= Answer (law) =

Legal document, filed in response to a complaint

In law, an answer was originally a solemn assertion in opposition to someone or something, and thus generally any counter-statement or defense, a reply to a question or response, or objection, or a correct solution of a problem.

In the common law, an answer is the first pleading by a defendant, usually filed and served upon the plaintiff within a certain strict time limit after a civil complaint or criminal information or indictment has been served upon the defendant. It may have been preceded by an optional "pre-answer" motion to dismiss or demurrer; if such a motion is unsuccessful, the defendant must file an answer to the complaint or risk an adverse default judgment.

In a criminal case, there is usually an arraignment or some other kind of appearance before the defendant comes to court. The pleading in the criminal case, which is entered on the record in open court, is usually either guilty or not guilty. Generally, speaking in private, civil cases there is no plea entered of guilt or innocence. There is only a judgment that grants money damages or some other kind of equitable remedy such as restitution or a permanent injunction.

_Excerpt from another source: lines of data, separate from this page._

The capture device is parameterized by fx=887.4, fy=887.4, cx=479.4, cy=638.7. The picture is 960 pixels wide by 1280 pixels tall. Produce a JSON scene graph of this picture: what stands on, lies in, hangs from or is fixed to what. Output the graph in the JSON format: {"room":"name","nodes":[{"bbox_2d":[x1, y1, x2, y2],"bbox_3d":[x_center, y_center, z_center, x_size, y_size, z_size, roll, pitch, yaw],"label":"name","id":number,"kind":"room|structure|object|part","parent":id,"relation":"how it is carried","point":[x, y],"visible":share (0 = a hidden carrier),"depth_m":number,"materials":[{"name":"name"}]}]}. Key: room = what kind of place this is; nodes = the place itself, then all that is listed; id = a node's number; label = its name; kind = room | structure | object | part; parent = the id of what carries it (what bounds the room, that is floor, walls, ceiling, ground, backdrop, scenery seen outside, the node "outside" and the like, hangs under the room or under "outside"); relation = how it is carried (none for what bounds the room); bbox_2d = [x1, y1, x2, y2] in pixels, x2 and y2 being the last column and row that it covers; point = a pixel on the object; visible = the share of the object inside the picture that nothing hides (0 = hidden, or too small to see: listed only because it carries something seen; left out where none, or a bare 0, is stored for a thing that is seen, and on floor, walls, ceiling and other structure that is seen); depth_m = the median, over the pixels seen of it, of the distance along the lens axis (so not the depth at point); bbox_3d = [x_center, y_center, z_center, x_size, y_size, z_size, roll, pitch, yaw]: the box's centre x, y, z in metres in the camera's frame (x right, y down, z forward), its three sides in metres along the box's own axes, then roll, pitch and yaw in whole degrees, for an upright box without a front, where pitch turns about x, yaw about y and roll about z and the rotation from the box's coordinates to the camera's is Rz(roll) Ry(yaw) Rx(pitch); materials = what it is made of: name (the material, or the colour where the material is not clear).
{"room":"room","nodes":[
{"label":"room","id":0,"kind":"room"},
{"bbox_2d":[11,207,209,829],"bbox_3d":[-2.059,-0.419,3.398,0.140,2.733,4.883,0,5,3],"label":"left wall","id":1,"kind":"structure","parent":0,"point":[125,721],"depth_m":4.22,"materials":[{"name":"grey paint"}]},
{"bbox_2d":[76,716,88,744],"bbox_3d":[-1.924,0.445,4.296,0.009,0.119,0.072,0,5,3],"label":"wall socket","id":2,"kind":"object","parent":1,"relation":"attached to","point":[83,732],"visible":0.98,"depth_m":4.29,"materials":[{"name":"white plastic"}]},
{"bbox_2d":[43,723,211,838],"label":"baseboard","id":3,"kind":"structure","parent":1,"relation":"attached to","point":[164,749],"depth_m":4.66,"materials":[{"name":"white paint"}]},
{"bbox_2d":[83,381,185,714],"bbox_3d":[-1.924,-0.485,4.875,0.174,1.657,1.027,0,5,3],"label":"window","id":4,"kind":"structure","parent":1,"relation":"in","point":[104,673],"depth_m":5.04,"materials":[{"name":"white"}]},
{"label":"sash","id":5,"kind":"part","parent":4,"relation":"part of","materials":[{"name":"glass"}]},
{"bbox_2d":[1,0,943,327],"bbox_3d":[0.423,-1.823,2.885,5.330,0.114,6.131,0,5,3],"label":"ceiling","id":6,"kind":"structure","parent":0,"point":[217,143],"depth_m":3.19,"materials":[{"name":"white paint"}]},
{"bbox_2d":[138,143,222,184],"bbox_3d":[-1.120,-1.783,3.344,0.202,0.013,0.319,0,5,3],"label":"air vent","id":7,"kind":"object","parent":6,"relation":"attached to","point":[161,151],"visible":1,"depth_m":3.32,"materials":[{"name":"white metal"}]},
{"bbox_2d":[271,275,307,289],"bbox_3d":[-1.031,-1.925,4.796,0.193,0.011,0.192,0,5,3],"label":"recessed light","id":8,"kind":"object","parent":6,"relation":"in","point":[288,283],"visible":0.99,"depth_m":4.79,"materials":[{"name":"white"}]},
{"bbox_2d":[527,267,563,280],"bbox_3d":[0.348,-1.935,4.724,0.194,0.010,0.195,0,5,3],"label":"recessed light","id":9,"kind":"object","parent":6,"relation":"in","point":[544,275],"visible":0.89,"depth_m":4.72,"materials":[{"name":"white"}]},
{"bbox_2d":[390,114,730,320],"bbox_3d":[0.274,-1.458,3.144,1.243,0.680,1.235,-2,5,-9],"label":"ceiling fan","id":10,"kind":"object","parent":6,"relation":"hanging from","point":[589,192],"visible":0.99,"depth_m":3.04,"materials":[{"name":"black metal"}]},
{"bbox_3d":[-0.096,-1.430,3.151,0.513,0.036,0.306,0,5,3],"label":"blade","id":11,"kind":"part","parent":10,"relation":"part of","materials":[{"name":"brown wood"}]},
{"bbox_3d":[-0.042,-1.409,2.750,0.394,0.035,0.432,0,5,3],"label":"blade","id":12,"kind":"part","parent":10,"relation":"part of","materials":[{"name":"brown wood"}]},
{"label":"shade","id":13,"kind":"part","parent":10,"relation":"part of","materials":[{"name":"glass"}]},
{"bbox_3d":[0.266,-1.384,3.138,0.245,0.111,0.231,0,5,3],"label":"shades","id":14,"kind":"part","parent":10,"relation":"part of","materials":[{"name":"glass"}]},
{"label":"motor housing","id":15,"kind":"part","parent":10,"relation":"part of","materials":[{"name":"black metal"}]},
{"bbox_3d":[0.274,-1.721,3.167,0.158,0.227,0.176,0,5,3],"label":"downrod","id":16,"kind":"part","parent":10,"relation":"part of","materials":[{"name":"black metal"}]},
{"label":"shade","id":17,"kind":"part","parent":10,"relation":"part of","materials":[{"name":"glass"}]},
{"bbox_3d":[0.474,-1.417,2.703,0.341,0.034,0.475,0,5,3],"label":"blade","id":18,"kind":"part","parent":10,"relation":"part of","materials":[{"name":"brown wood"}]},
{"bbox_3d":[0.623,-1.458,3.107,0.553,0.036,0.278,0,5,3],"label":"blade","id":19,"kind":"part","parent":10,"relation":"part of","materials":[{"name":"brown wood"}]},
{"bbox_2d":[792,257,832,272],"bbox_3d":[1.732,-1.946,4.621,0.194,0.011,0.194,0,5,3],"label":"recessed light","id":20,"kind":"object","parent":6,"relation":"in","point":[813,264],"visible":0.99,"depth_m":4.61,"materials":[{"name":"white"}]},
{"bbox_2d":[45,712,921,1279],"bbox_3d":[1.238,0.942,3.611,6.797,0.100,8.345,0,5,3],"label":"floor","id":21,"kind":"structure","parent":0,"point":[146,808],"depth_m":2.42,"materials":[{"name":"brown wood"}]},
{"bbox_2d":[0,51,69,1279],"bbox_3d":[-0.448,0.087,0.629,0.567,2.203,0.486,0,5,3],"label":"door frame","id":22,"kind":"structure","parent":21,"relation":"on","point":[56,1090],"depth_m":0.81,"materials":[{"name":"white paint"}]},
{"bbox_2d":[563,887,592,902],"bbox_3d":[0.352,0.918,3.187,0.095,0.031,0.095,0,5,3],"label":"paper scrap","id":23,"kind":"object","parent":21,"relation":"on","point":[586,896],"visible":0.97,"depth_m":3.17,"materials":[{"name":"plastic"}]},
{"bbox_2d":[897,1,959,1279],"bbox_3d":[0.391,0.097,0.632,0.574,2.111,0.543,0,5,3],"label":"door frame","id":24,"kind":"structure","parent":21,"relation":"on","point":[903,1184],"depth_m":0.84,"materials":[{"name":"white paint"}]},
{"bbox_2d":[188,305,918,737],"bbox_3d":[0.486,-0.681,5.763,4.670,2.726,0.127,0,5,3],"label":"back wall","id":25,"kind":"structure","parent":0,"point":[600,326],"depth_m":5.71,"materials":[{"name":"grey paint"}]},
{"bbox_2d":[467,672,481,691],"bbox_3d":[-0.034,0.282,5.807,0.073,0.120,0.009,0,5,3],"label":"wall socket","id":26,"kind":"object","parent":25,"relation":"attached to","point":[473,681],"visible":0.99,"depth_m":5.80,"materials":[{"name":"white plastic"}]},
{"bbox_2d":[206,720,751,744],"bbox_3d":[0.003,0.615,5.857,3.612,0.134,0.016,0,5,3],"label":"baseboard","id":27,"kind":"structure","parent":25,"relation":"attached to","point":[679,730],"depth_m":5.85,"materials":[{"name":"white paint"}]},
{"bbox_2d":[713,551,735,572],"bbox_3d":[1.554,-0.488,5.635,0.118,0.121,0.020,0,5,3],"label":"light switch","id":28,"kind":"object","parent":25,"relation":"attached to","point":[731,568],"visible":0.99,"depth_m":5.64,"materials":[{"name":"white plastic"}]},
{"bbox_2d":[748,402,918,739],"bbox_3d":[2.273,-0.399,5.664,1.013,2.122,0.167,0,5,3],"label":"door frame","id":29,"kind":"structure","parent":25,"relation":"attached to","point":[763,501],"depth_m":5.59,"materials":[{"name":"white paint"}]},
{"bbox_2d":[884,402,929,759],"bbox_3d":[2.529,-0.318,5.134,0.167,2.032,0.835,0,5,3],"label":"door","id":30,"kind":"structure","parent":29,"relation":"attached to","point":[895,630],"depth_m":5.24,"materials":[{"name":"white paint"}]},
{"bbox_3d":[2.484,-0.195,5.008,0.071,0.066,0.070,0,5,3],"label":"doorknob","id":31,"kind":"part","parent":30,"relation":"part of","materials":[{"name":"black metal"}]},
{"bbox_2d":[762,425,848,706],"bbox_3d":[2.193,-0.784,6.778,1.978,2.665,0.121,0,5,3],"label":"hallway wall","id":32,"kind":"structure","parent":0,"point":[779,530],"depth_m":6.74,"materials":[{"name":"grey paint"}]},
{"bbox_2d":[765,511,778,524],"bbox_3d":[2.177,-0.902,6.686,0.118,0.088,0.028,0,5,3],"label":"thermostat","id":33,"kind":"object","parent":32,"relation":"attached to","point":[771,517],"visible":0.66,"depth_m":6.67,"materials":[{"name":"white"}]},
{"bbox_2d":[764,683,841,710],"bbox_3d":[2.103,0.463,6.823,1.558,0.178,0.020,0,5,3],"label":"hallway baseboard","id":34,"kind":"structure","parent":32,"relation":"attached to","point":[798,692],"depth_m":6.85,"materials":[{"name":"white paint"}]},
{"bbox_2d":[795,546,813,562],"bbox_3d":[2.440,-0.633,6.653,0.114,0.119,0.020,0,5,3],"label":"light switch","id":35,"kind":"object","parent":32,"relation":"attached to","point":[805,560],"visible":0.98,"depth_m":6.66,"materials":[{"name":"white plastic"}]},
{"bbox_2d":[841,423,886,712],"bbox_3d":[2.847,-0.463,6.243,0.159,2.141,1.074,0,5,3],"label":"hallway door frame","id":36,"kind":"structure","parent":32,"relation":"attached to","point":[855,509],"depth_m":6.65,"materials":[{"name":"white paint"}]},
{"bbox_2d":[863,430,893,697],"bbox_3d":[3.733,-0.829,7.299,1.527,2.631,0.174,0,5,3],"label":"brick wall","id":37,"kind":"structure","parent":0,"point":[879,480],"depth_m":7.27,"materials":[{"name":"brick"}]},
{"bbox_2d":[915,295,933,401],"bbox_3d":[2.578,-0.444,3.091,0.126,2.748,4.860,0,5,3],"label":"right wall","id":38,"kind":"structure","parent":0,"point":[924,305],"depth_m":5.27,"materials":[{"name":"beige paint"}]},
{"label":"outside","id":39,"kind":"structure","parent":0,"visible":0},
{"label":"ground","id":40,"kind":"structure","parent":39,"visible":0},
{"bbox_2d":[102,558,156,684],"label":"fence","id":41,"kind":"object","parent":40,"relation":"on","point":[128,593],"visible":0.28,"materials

Criminal cases may lead to fines or other punishment, such as imprisonment.

The famous Latin Responsa Prudentium ("answers of the learned ones") were the accumulated views of many successive generations of Roman lawyers, a body of legal opinion which gradually became authoritative.

During debates of a contentious nature, deflection, colloquially known as 'changing the topic', has been widely observed, and is often seen as a failure to answer a question.